*DOCUMENT EXCERPT*.

297 F2d 450 Palmer v. United States Civil Service Commission
297 F.2d 450
Glen D. PALMER and the State of Illinois, Plaintiffs-Appellees,
UNITED STATES CIVIL SERVICE COMMISSION, Defendant-Appellant.
United States Court of Appeals Seventh Circuit.
Jan. 8, 1962.
Morton Hollander, Chief, Appellate Section, Anthony L. Mondello, Attorney, U.S. Department of Justice, Washington, D.C., Harlington Wood, Jr., U.S. Atty., Springfield, Ill., William H. Orrick, Jr., Asst. Atty. Gen., Edward R. Phelps, U.S. Atty., Springfield, Ill., for appellant.
William C. Wines, Asst. Atty. Gen., William G. Clark, Atty. Gen., Raymond S. Sarnow, A. Zola Groves, Aubrey Kaplan, Asst. Attys. Gen., of counsel, for appellees.
Before DUFFY, SCHNACKENBERG and KILEY, Circuit Judges.
DUFFY, Circuit Judge.
This action was brought to set aside the determination of the United States Civil Service Commission (Commission) that certain political activities of the plaintiff, Glen D. Palmer, while he was Director of the Department of Conservation of the State of Illinois, violated sec. 12 of the Hatch Political Activities Act (Hatch Act).1 The District Court directed the Commission to set aside its determination and dismiss the letter of charges which had initiated the administrative proceeding.
On June 9, 1958, the Commission issued a letter of charges against the plaintiffs. The charge made was that plaintiff Palmer, from the time of his employment by the State of Illinois, Department of Conservation, on June 28, 1953, had taken an active part in political management and political campaigns. It is not denied in this record that Palmer served actively as Precinct Committeeman and as Chairman of the Kendall County Republican Committee throughout the period his employment.
The District Court filed a forty-three page opinion (Palmer v. United States Civil Service Commission, 191 F.Supp. 495). The opinion contained a detailed discussion of the applicability of the decision of the Supreme Court of the United States in State of Oklahoma v. United States Civil Service Commission, 330 U.S. 127, 67 S.Ct. 544, 91 L.Ed. 794. The District Court concluded the Hatch Act remedies violated plaintiff Palmer's 'legal vested rights.' The Court also held the maxim de minimis non curat lex was applicable to the facts in this case.

*ENTRIES PROVIDED*.
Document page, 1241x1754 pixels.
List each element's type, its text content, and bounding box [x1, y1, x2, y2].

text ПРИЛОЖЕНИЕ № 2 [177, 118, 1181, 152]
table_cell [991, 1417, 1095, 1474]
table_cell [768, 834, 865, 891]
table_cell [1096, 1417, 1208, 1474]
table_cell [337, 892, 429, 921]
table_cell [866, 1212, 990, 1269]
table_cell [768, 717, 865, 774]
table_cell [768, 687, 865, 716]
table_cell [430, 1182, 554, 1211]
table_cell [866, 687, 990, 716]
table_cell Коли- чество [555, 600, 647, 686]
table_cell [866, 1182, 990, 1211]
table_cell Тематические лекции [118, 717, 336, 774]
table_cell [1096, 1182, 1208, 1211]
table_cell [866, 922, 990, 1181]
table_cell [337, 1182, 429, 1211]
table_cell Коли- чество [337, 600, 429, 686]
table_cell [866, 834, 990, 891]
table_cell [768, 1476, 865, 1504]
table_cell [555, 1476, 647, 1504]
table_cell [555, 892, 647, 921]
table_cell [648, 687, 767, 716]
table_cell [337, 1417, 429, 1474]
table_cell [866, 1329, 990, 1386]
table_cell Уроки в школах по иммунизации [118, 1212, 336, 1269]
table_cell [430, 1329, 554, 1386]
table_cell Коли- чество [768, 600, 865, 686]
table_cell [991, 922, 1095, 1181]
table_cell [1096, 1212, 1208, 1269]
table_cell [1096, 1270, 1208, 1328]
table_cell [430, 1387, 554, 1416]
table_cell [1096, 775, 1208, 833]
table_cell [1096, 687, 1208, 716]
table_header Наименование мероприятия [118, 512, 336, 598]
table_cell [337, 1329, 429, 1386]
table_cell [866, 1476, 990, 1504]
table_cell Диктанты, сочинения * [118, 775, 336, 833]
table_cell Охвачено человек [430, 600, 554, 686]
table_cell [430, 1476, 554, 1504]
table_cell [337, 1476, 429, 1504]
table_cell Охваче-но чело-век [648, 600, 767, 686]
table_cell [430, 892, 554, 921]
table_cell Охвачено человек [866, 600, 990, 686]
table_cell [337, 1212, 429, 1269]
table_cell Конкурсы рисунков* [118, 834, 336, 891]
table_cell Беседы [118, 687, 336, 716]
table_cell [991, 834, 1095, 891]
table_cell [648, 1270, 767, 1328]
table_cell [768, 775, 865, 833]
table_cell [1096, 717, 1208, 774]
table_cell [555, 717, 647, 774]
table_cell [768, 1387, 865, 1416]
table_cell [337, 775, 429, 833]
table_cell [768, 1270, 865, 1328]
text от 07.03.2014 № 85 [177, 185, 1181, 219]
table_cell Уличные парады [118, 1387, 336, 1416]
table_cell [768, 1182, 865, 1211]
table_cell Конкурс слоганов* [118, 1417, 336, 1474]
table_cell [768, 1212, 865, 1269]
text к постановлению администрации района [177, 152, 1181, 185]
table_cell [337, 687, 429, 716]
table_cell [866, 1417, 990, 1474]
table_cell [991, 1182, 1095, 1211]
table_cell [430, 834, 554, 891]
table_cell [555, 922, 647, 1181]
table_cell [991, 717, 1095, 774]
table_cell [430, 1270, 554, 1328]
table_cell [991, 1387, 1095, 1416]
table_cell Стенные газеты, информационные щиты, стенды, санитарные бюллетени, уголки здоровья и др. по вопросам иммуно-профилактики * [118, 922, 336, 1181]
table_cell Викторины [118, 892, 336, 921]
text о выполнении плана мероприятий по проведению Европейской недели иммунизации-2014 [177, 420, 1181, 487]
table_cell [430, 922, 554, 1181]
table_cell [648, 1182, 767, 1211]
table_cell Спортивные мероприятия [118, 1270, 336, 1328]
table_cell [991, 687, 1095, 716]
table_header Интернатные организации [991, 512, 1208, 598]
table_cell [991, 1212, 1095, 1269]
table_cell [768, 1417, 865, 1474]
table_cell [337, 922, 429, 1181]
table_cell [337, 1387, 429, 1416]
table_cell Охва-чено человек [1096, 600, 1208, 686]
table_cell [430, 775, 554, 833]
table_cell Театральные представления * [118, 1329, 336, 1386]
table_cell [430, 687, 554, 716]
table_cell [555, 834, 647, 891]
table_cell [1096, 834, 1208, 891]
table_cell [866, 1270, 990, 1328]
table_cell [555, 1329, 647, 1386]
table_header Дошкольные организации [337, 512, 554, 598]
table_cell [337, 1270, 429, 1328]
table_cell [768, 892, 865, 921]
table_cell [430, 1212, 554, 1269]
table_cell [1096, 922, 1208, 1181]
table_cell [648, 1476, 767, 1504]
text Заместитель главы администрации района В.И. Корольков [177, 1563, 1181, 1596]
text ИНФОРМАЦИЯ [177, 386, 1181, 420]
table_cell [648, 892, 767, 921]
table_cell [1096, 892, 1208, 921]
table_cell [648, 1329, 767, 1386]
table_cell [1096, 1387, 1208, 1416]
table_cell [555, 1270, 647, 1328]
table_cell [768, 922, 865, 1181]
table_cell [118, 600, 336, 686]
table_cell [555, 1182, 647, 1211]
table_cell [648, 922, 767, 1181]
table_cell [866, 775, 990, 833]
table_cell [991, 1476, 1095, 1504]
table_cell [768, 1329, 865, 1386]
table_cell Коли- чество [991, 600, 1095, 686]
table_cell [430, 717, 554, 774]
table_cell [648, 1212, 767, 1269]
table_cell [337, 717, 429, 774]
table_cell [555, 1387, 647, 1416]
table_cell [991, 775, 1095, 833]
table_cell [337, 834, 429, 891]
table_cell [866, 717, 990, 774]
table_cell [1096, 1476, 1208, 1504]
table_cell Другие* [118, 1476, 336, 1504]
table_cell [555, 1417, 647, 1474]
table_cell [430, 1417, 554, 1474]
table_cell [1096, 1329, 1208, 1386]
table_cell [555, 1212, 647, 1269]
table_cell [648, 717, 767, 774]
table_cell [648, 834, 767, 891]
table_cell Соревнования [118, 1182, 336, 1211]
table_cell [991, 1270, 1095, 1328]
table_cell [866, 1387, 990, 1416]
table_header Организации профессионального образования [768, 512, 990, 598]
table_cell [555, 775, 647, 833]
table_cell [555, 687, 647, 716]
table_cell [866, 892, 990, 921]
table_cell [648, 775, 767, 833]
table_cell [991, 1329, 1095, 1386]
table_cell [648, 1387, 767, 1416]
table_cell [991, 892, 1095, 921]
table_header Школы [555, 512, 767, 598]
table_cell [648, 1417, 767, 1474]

*AIM A*.
In the Palmer v. Civil Service Commission opinion, on what date did Palmer's employment with the Illinois Department of Conservation begin?
*AIM B*.
Carry on the Palmer v. Civil Service Commission opinion, starting after its last sentence.

*RESULT A*.
June 28, 1953.

*RESULT B*.
Pertinent quotations from the Hatch Act are: 'No officer or employee of any State or local agency whose principal employment is in connection with any activity which is financed in whole or in part by loans or grants made by the United States or by any Federal agency * * *. No such officer or employee shall take any active part in political management or in political campaigns * * *. The term 'officer or employee' shall not be construed to include * * * (3) officers holding elective offices.'
It is undisputed that $2,263,661.20 of federal funds under three different federal aid programs were paid to the State of Illinois during Palmer's tenure as Director of the Department of Conservation from 1953 to 1958.
The pittman-Robertson Act also known as The Federal Aid to Wild Life Act, 16 U.S.C.A. 669-669i, authorizes the Secretary of Interior to cooperate with the states through their respective State Fish and Game Departments in wild liferestoration projects. The federal contribution to the States under this Act is set apart in the United States Treasury as 'The Federal aid to wild life-restroation fund,' the monies for which were accumulated from federal taxes imposed on firearms, shells and cartridges.
The Dingell-Johnson Act, 16 U.S.C.A. 777-777k contains provisions for the restoration and management of all species of fish which have a material value in connection with sport or recreation in marine or fresh waters of the United States. The federal contributions come from revenues obtained from federal taxes on fishing rods, creels, reels, artificial lures, baits and flies. 16 U.S.C.A. 777b.
The Clarke-McNary Act, 16 U.S.C.A. 471, 505, 515, 564-570 makes provision for cooperative undertakings between the Secretary of Agriculture and the States or their agencies with respect to systems of forest fre prevention and suppression and the procurement, production and distribution of forest-tree seeds and plants.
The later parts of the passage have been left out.